A Switch

Want to hear something funny?

I left Ukraine in 1998 because:

1. People did nothing to help themselves except for pouting that “the government” wouldn’t solve their problems.

2. Nobody could be bothered to pick up their own shit, and the streets were hideously dirty.

3. People were scared to have opinions. They were passive and obedient like sheep.

It was such a relief to come to North America and see the exact opposite. It was glorious finally to live among people who were proud of their surroundings, proud of their freedom.

5 thoughts on “A Switch

  1. I suspect that there is an inverse relationship between nationalism (of the classical 19th-century liberal kind) and wanting things from your government. If having say an American identity is something valuable in itself then I do not need my government to give me anything other than the opportunity to be an American. The moment that I stop thinking that being an American is valuable then why should I want to be an American unless I get a sufficiently large goody bag.
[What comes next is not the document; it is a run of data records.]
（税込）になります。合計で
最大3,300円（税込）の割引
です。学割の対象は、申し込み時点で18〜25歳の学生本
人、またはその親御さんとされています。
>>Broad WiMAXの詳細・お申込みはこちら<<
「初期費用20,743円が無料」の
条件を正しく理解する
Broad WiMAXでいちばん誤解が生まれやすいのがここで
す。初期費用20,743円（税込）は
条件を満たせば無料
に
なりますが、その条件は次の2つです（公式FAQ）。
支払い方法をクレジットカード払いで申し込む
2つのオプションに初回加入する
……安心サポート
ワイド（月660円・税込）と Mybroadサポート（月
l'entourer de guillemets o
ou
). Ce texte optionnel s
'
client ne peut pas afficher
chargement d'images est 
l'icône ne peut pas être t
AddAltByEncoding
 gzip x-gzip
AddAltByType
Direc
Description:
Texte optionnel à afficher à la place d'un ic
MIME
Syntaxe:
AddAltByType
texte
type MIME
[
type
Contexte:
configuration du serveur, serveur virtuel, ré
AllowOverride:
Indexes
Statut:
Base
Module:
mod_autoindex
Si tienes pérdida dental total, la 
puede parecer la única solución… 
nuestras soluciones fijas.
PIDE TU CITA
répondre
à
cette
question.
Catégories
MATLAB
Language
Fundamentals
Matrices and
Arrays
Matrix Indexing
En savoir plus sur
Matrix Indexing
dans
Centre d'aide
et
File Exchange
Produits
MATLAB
What I find fascinating about the Ukrainian response to the invasion is that right now the Ukrainian government can offer its people nothing but suffering and an opportunity to be Ukrainian and somehow that is proving to be enough. I am reminded of the Battle of Britain where the Luftwaffe’s strategy of trying to break the will of the English people through mass bombing ended up backfiring. The English did not do the “reasonable” thing and throw out Churchill and replace him with a Nazi collaborator. Getting bombed simply reminded the English that they were English and, in the end, the English valued being English more than not getting bombed.

    Liked by 1 person

    1. Exactly! I was listening to this famous Ukrainian journalist yesterday, and he said precisely this. “All we want our elected leaders to do is give us the right to be Ukrainian on our own land. The rest – the wealth, the good standard of living – we’ll do that ourselves.”

      He’s also saying that they are building the 19-th century nation-state in Ukraine today. Everything as you say.

      Of course, this journalist is Jewish.


    2. ” inverse relationship between nationalism (of the classical 19th-century liberal kind) and wanting things from your government”

      Not 100%…. the idea was that the government and the population were in it together and the government was able and willing to help those who could (or even just wanted) to contribute. That was the social model when I grew up (aka the Great Compression).
      Now the US is run by 3rd world predators (the decision makers in both parties) who see the weakest, most vulnerable parts of the population the way a meat packing plant sees a herd of cows…..
      The streets of Philadelphia or Seattle are just the killing floor while value is extracted from the animals….


      1. Many of the SA elite were educated at leftist British universities. All the talk was about rights with no obligations. Their main policies are council housing and the dole.